We reverse the hearing officer’s determination that the claimant is entitled to LIBs based on the loss and/or total and permanent loss of use of both feet at or above the ankle as of April 22, 2010, because the hearing officer failed to give presumptive weight to the designated doctor’s report. We remand the case for the hearing officer to give presumptive weight to the designated doctor’s report, determine if the preponderance of the other medical evidence is to the contrary of the designated doctor’s report, and then determine if the claimant is entitled to LIBs based on the loss of use of both feet at or above the ankle, and if so, as of what date.

Pending resolution of the remand, a final decision has not been made in this case. However, since reversal and remand necessitate the issuance of a new decision and order by the hearing officer, a party who wishes to appeal from such new decision must file a request for review not later than 15 days after the date on which such new decision is received from the Division, pursuant to Section 410.202 which was amended June 17, 2001, to exclude Saturdays and Sundays and holidays listed in Section 662.003 of the Texas Government Code in the computation of the 15-day appeal and response periods. See APD 060721, decided June 12, 2006.

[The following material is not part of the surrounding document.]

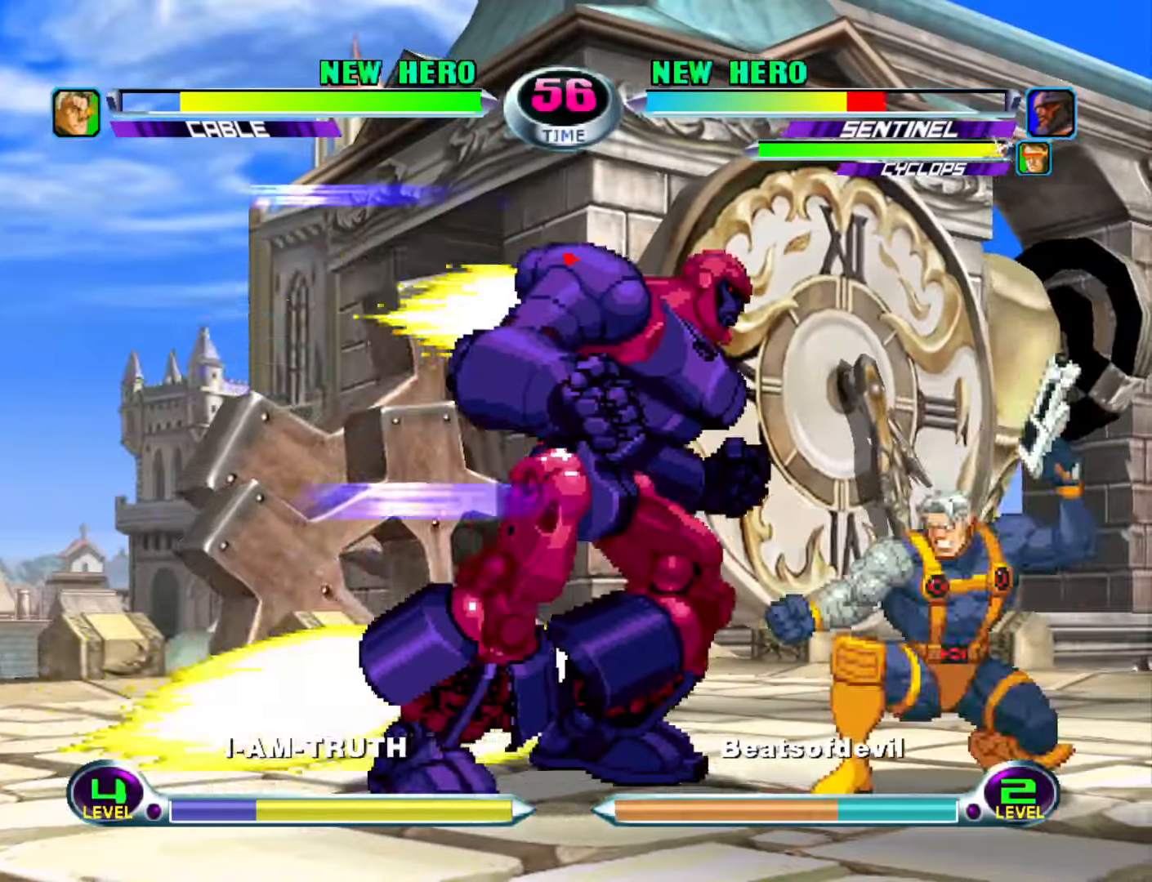
{"buttons": [], "left_stick": "down-left", "events": [[66, "R2", "down"], [166, "R2", "up"], [417, "R2", "down"], [467, "R2", "up"]]}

The true corporate name of the insurance carrier is TEXAS MUTUAL INSURANCE COMPANY and the name and address of its registered agent for service of process is

MR. RON O. WRIGHT, PRESIDENT

6210 EAST HIGHWAY 290

AUSTIN, TEXAS 78723.

Thomas A. Knapp

CONCUR:

Cynthia A. Brown
Appeals Judge

Margaret L. Turner
Appeals Judge

  1. There is no Request for Designated Doctor (DWC-32) in evidence.

  2. We note that this provision is now found in Rule 127.1 of the new designated doctor rules effective February 1, 2011.